Thanks Andrew, your answer gave me a lot of clarity on the matter... and some new avenues for a better methodology while preparing my questionnaire and study design..
Dear Paul, Thanks for giving a human color to this otherwise academic discussion.. I would be happy if my question can serve as means of communication between two long lost friends. Thanks for your academic inputs too.. I learnt a lot from your articles and explanations...
Can asking the respondent to mark the extent of agreement to a statement in the questionnaire as the 'level of water in a glass tumbler' or something similar to it instead of a likert scale and measuring the percentage of filled area show an actual reflection of the responses better than a likert scale? Will it help in eliminating the shortcomings? Does it reduce the fuzziness of the data and (it seems like giving even more precise values to the responses, but is that actual precision?) make the variability in perception as identified by a particular number lesser?
However, if we have 10 determinants of energy levels and we ask the people 10 questions - something like how much do they feel like jumping 10 times about one foot high right now? Will that be a precise assessment of 'feeling of energy level' in an individual...an in a group?
Also, would such a data be more precisely analysed eg by being classified into more precise fuzzy sets and would calculation of a systematic error in such a system not be more precise, so that at the end we get a more acceptable data interpretation?
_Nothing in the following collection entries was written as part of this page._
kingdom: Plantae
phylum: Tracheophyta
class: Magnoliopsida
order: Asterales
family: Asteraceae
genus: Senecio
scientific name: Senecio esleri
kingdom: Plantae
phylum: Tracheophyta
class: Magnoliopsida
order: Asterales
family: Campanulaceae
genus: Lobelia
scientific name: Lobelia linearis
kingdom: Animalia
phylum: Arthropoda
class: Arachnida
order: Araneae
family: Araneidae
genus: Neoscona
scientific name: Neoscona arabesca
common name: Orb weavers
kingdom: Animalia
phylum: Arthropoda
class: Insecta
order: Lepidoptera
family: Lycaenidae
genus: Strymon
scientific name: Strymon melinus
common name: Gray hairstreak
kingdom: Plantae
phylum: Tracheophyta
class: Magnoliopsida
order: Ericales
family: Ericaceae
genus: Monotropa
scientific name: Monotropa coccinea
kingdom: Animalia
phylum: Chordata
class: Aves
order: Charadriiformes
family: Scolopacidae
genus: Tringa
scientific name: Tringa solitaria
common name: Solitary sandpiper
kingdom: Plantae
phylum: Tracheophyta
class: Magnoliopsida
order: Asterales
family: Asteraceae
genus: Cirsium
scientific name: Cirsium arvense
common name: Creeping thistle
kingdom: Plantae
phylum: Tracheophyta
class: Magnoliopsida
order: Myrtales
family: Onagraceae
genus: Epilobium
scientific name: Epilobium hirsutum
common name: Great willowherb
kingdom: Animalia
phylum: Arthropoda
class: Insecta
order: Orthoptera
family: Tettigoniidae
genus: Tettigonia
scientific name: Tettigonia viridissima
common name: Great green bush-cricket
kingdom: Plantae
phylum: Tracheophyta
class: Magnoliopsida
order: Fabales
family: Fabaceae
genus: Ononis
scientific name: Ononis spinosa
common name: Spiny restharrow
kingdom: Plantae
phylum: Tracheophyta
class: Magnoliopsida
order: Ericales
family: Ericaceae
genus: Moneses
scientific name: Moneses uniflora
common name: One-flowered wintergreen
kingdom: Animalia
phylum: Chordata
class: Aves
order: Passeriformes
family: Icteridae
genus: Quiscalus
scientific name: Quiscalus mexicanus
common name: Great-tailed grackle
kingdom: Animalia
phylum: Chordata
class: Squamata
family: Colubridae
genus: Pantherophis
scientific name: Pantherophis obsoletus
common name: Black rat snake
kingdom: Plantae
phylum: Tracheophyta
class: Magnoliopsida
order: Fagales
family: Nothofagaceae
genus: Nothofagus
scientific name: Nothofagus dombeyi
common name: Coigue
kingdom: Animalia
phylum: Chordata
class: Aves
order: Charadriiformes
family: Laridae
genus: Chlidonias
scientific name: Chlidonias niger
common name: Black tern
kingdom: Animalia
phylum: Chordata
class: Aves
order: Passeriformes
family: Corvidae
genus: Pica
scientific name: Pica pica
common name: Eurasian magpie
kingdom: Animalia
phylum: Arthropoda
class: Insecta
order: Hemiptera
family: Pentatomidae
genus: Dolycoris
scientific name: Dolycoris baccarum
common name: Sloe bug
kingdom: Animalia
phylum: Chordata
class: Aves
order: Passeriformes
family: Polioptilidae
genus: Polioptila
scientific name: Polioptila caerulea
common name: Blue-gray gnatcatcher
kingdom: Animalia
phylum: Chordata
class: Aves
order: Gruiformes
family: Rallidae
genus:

I think you should consider using continuous bounded response formats (e.g. sliders on a web form, explicitly labeled with numeric bounderies, say 0% to 100% agreement).
Of course, though such a response in terms of percentage of agreement is continuous by nature, the real and observed response is artificially discretized by the screen definition. Not too much of a problem in pratice though and a number of results and interesting phenomena appear with such responses that are very difficult to get with Likert scales (I think of abrupt bifurcation from one end to the other of the response scale, for only a minor change in true attitude, resulting in a strongly bimodal response distribution).
You should have a look at those psychometric models recently developed for such responses (Beta Reponse Models, among others).
The Likert response format organises subjective responses into a categorical or at best ordinal system of responses. Rasch modelling developed by the Danish mathematician Georg Rasch permits the transformation of such responses into an actual interval scale. This has revolutionised measurement of self-report and rating scale data.
Another possible alternative other than Likert Scale is the Semantic Differential scale using Bipolar Adjectives (e.g. Effective1, 2, 3, 4, 5, 6, 7 Not Effective). The advantages include:
1) not dependent on the interpretation of words e.g. "somewhat" in some Likert Scales might mean a lot or a little to different respondents.
2) respondents can score Bipolar Semantic Differential Scale in a relative manner e.g. if they feel more strongly about a question than the previous question, they can mark / select the higher scale score accordingly
3) some scholars still treat Likert Scale as ordinal data in which non-parametric analyses / tests need to be used. However, observing some researchers are converting their Likert Scale to Bipolar Semantic Differential Scale & then use parametric tests because they believe intervals between the bipolar semantic differential scale values can be treated as equal intervals, making it an interval scale which justified for parametric tests.